[Provided information]
::::::::
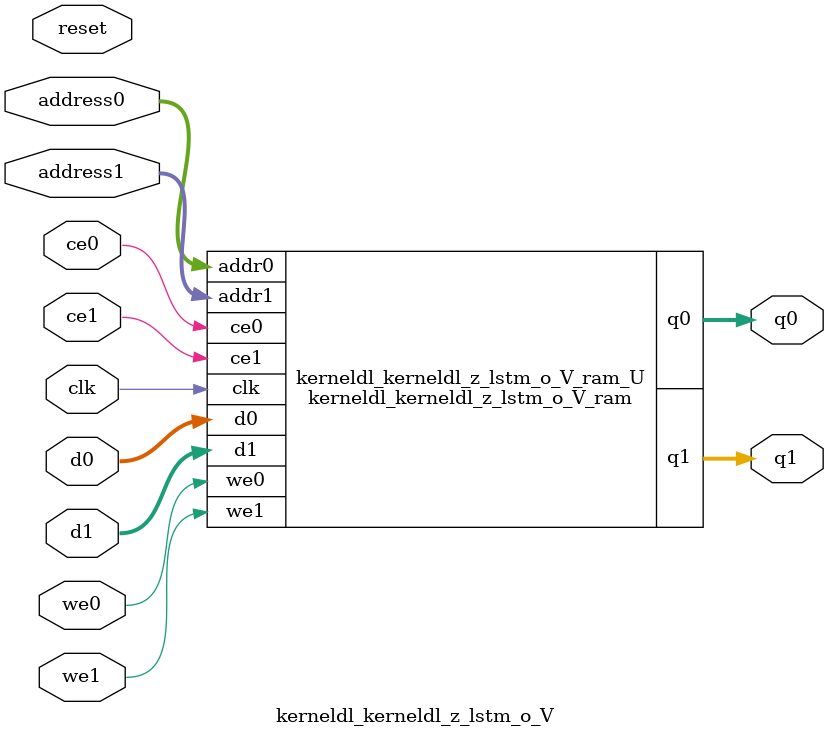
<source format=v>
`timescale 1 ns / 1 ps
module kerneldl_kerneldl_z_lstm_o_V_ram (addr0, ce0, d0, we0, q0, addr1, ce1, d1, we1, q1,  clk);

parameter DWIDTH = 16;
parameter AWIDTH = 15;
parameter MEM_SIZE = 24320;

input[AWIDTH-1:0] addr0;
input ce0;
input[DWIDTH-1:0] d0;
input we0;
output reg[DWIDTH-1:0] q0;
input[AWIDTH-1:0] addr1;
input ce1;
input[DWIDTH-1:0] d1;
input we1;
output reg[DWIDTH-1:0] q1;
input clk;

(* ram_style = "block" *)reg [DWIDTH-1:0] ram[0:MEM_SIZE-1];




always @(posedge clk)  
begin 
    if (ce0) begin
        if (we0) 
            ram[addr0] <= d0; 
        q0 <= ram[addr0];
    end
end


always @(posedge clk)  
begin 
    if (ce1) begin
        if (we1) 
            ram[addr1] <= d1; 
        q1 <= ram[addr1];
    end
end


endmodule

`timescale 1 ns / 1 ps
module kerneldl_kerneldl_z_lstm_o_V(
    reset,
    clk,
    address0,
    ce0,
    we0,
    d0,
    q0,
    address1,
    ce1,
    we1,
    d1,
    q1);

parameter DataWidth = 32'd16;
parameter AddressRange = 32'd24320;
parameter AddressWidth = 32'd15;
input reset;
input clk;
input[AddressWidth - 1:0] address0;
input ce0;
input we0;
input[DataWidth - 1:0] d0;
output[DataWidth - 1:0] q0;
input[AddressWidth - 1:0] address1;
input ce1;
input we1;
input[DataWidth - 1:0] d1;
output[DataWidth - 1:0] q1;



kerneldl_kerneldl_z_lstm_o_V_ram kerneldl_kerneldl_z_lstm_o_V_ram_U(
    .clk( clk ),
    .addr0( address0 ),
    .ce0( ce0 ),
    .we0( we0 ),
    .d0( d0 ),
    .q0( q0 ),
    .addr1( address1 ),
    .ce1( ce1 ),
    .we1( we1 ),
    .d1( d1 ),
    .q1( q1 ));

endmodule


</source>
::::::::
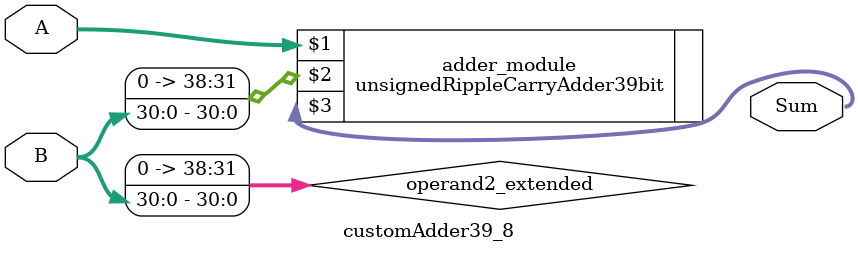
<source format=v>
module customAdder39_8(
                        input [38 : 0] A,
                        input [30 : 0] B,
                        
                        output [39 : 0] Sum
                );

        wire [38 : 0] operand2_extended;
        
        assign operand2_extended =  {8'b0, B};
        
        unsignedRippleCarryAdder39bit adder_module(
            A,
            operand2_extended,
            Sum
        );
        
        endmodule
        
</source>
::::::::
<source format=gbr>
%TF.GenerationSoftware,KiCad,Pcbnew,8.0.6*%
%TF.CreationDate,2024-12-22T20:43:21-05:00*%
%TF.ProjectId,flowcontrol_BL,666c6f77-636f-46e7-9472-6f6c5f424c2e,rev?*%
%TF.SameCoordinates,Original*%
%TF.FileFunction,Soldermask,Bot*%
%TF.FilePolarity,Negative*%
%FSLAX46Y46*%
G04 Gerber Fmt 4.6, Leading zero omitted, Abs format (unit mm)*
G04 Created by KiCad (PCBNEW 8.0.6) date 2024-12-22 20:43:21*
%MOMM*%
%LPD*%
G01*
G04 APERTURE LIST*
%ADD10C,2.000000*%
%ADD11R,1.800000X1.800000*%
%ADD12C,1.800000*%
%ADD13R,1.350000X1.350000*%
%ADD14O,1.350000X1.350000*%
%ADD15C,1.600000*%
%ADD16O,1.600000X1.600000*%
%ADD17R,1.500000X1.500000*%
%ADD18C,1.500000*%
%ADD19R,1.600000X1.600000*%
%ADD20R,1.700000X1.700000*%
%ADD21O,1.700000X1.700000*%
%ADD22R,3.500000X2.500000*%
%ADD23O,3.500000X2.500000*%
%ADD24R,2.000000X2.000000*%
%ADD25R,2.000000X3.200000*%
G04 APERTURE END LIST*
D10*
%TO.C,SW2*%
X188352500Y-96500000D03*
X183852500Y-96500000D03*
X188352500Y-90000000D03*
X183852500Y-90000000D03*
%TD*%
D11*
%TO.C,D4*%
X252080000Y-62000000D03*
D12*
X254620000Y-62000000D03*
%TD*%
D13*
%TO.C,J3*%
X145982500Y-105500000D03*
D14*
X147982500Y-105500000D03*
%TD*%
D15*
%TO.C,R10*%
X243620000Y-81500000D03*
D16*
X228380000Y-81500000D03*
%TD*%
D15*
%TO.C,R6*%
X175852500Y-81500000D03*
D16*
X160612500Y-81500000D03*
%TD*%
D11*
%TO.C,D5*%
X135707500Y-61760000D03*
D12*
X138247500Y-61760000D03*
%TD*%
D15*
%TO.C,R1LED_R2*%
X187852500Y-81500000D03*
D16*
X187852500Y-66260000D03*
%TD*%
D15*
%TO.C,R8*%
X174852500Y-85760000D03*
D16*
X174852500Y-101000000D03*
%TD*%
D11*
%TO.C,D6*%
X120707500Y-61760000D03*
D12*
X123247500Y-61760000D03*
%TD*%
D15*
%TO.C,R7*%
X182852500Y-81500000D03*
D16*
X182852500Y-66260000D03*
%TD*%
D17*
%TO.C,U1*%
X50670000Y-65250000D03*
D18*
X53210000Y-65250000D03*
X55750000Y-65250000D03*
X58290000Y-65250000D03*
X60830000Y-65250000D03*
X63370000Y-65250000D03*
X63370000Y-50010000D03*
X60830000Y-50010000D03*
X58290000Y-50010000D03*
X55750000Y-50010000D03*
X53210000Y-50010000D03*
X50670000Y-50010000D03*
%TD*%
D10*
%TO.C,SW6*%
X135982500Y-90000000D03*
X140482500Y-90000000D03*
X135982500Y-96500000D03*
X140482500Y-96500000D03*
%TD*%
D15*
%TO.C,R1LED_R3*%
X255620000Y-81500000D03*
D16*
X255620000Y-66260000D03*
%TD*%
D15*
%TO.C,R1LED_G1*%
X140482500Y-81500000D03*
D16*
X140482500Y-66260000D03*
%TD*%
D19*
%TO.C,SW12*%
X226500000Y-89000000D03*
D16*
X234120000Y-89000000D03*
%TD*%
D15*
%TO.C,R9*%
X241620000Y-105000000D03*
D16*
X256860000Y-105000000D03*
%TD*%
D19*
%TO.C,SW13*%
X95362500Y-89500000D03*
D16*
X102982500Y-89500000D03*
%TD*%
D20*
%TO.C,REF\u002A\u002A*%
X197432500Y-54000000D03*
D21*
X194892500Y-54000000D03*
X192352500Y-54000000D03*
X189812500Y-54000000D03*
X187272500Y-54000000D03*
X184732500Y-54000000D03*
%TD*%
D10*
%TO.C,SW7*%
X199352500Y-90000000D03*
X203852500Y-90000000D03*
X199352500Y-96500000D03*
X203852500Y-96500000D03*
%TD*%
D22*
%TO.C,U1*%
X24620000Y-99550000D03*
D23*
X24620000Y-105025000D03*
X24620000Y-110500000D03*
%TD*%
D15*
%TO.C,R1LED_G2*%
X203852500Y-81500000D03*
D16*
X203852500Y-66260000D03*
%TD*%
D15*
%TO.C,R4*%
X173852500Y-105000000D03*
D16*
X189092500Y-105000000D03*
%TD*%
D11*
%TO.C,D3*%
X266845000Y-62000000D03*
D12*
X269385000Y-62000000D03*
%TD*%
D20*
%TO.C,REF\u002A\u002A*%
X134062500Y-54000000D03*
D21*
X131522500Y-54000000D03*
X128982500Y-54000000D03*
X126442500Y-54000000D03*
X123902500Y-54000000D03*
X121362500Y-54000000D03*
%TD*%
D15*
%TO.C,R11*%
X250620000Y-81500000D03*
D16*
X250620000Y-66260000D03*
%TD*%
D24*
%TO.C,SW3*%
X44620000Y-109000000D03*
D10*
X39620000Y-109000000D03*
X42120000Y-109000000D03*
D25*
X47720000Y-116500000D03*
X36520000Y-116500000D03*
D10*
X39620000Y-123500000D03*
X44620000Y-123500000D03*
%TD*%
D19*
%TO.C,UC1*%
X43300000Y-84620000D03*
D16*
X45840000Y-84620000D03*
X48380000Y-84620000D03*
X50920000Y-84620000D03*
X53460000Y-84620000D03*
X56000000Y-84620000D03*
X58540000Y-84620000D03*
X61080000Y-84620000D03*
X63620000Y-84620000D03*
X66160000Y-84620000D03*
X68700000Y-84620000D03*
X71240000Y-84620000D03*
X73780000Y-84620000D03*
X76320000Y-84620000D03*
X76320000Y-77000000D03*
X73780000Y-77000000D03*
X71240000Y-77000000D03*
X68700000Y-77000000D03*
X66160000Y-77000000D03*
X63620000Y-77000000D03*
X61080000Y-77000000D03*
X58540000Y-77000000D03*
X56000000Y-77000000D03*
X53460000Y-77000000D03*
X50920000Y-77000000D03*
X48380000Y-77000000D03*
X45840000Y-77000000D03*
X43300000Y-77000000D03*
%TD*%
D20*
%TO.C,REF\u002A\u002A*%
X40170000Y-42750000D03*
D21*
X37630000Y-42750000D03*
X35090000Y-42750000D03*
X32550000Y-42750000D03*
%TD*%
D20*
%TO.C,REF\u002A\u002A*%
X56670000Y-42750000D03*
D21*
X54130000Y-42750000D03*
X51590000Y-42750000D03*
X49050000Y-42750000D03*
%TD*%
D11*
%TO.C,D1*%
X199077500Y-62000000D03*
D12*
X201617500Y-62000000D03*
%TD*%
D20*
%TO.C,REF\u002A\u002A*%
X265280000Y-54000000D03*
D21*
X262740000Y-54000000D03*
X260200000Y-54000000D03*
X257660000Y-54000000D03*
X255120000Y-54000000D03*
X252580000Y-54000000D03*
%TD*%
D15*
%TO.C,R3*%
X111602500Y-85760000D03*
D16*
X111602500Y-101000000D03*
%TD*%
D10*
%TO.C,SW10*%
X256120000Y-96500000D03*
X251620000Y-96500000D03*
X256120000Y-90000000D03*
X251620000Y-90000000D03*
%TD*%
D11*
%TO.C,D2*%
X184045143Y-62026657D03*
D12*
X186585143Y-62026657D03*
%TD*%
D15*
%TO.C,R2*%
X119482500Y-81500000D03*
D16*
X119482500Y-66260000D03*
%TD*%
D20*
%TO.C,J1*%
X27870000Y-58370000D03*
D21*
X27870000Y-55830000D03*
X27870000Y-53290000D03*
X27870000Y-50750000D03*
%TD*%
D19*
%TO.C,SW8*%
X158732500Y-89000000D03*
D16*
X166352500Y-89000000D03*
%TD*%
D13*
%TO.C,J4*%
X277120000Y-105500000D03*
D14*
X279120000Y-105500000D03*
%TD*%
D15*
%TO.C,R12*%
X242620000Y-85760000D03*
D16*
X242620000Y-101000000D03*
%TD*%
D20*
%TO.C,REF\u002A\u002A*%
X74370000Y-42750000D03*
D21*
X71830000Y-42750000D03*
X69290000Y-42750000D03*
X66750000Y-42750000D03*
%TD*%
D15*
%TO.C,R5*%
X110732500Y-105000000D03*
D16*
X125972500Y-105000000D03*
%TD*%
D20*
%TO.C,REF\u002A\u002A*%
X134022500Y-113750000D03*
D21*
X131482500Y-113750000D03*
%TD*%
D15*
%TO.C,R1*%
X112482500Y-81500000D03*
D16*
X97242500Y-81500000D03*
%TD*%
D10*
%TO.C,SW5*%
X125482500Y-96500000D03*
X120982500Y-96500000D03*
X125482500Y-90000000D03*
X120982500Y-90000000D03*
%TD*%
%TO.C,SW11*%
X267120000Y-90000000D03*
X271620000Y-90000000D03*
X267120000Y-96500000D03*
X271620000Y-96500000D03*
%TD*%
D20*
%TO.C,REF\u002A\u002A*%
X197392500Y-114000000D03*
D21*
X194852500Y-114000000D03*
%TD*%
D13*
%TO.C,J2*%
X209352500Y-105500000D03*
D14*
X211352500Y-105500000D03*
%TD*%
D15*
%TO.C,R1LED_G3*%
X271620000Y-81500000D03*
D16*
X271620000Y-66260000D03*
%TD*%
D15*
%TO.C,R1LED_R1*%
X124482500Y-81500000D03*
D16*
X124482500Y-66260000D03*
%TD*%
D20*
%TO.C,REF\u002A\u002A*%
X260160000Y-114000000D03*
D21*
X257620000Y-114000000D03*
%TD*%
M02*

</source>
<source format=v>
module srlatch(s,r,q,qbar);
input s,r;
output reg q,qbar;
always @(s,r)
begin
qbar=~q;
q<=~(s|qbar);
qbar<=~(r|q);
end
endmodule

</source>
::::::::
[Task to complete]
Find each line in the listing above that contains "DWIDTH", and copy that line.

[Your solution]
parameter DWIDTH = 16;
input[DWIDTH-1:0] d0;
output reg[DWIDTH-1:0] q0;
input[DWIDTH-1:0] d1;
output reg[DWIDTH-1:0] q1;
(* ram_style = "block" *)reg [DWIDTH-1:0] ram[0:MEM_SIZE-1];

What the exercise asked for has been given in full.